Autonomous agents still have limited applicability because of the risks and limitations associated with reliability, potential for malicious use, and a greater fallout from cyberattacks. However, none of these challenges appears to be a deal breaker. Technology companies are addressing them, and the experts we interviewed estimate that autonomous agents will be ready to go mainstream within three to five years; some believe that we may see reliable systems with limited autonomy before then.
A three- to five-year time frame may seem like a long time for technologies to evolve, but from the perspective of companies that need to plan and undertake extensive transformation programs, it might as well be tomorrow. The message is clear: companies will struggle to absorb these technologies if they don’t start preparing today. Leaders should focus on the following four actions:
Prepare your architecture for agents. Companies focused on deploying today’s LLMs will likely focus on setting up one-way flows for LLMs to retrieve information from enterprise systems. However, in anticipation of autonomous agents, they should also ensure that LLMs be able to both retrieve data and communicate instructions to those systems through bidirectional APIs.
Scout and prepare to experiment. Companies should scout for new developments in autonomous agent technology and select solutions that can be tested—even if they are still in early stages of development—to create new sources of competitive advantage in terms of products, services, or operating model. Investment in R&D currently underway for generative AI applications should be expanded to identify workflows suitable for (future) end-to-end automation with autonomous agents as well.
Stress-test your people strategy. GenAI today can support tasks in a copilot role, whereas agents will be able to automate entire workflows. Companies should keep this future state in mind during their workforce planning exercises and be prudent about prioritizing skill sets that are likely to stay relevant. For example, professional services firms may encounter a future where autonomous agents commoditize seemingly complex, multistep activities that have thus far proven resistant to automation. Such firms may need to take a hard look at current hiring practices to ensure they are selecting for skills that can support the adoption and expansion of automated substitutes of today’s labor-intensive workflows.

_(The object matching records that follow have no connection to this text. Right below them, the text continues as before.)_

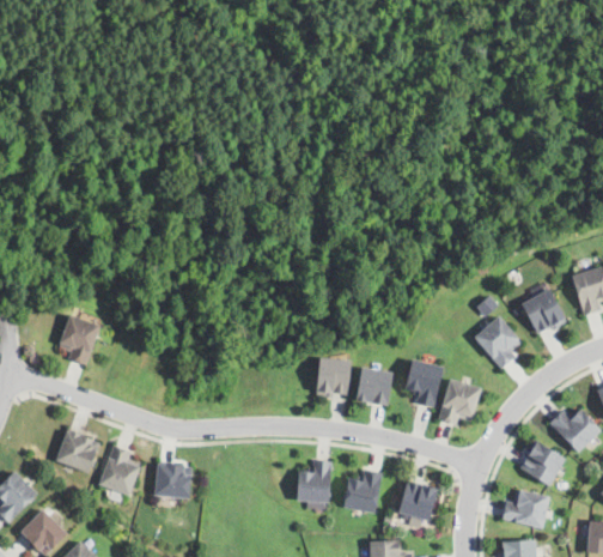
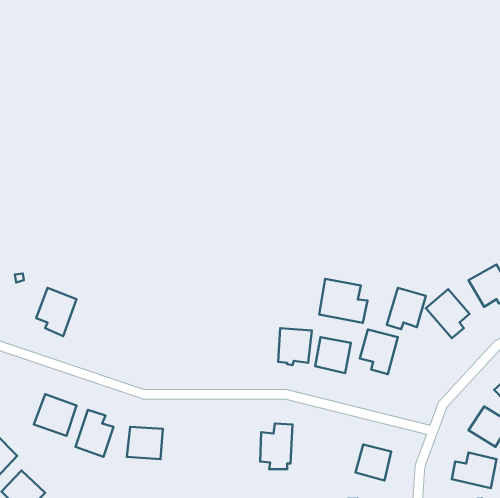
building: none -> [319,279,368,323]
building: [438,379,480,423] -> [387,288,426,329]
building: [343,468,382,511] -> none

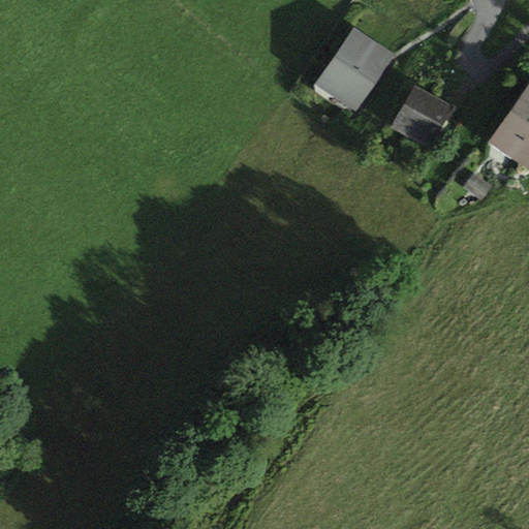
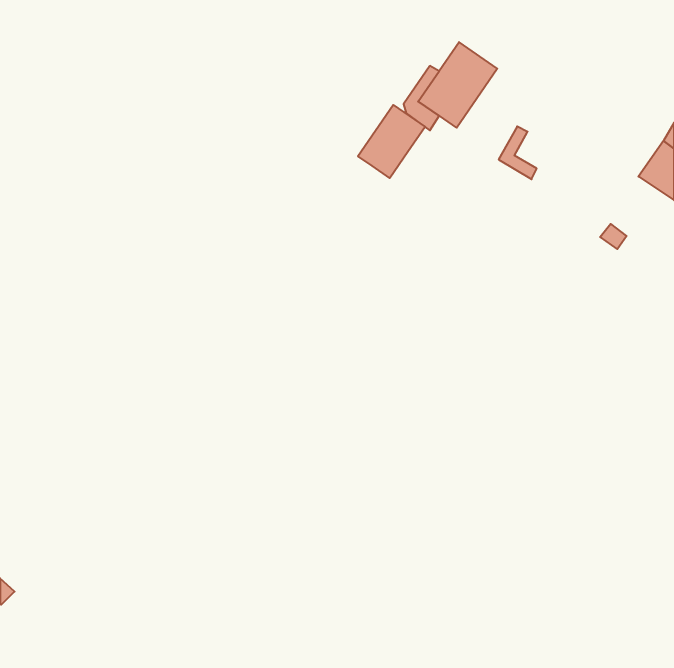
building: none -> [358,105,425,178]
building: [403,91,448,137] -> none

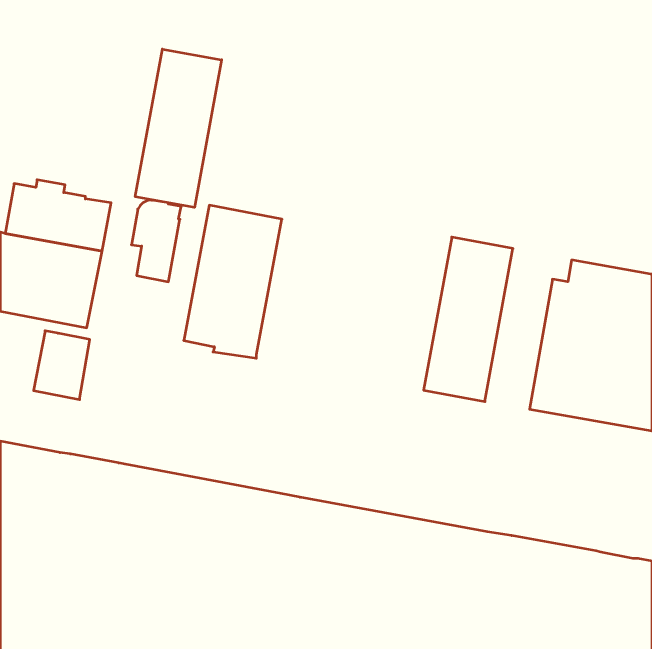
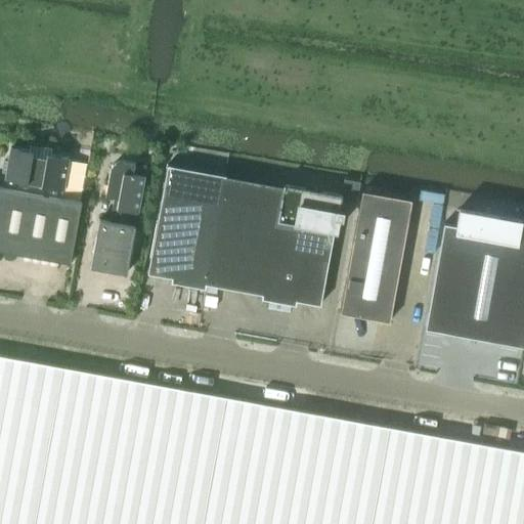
building: [135,49,222,207] -> none
building: none -> [206,178,341,308]
building: [34,331,90,400] -> [90,221,135,276]

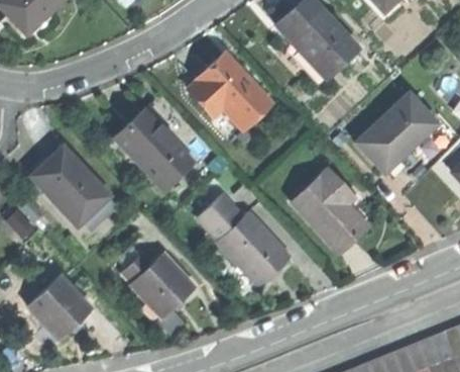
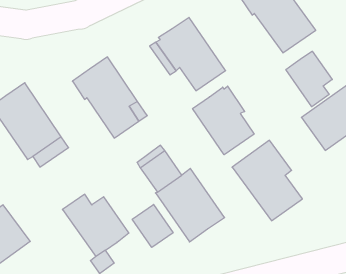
building: none -> [286,51,332,107]
building: none -> [193,86,254,155]
building: none -> [132,204,173,247]

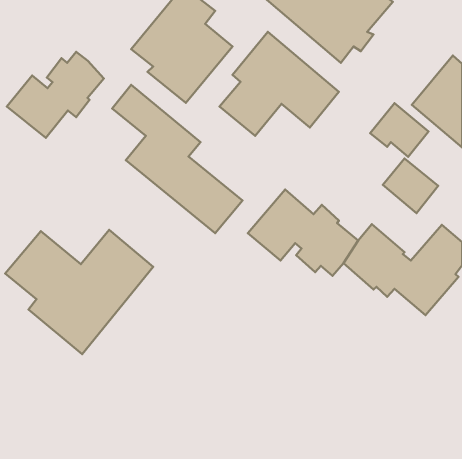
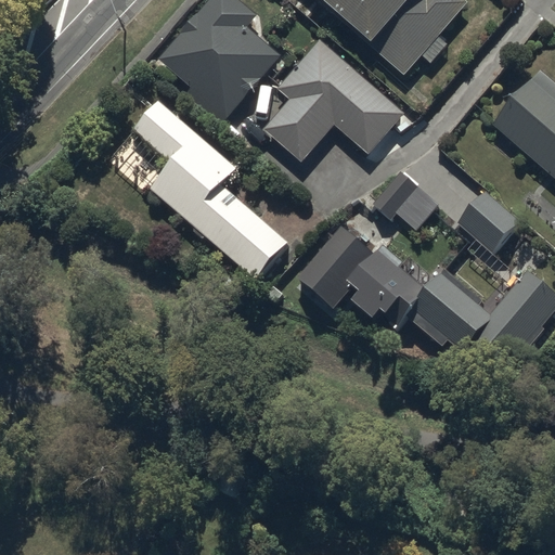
building: [7,52,104,138] -> none
building: [370,103,428,157] -> [369,167,438,231]
building: [5,230,153,354] -> none

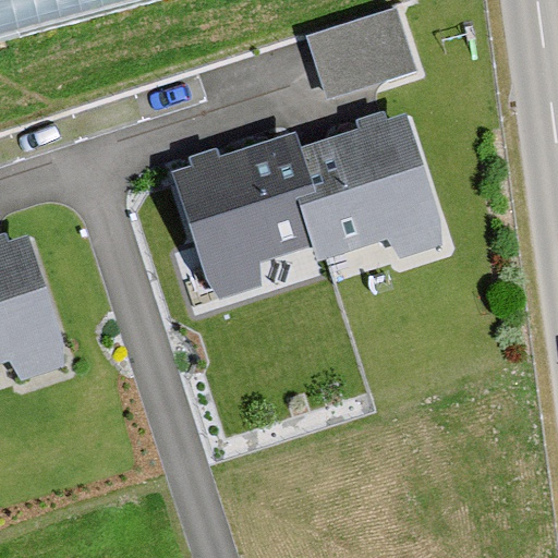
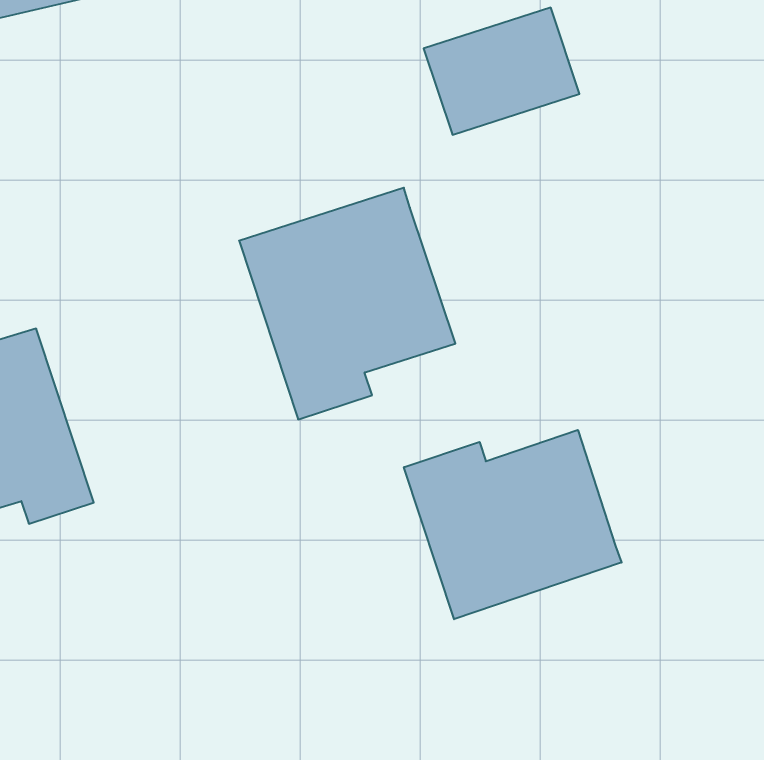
building: [295,113,447,257] -> none
building: none -> [404,430,622,619]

Anticipate the need for a social license. To support the widespread deployment of this technology, securing a social license is crucial. Regulation may take some time to catch up to the technology; until then, companies should enforce self-imposed guardrails to ensure the appropriate and safe use of this technology, both within the organization and in customer-facing applications. While robust self-regulation can lay the foundations of a social license, it is not a sustainable solution on its own. For that reason, companies should also actively engage with regulators to help them craft the right approach for governing and monitoring the use of autonomous agents and similar technologies in future.
For many executives, the rapid rise of generative AI has triggered months of exhilaration and trepidation; adoption has felt like a necessity, but one that comes with serious risks and challenges. Yet even as they grapple with the present, they have to focus on the future. The GenAI revolution has only just begun—and is likely to continue at breakneck speed.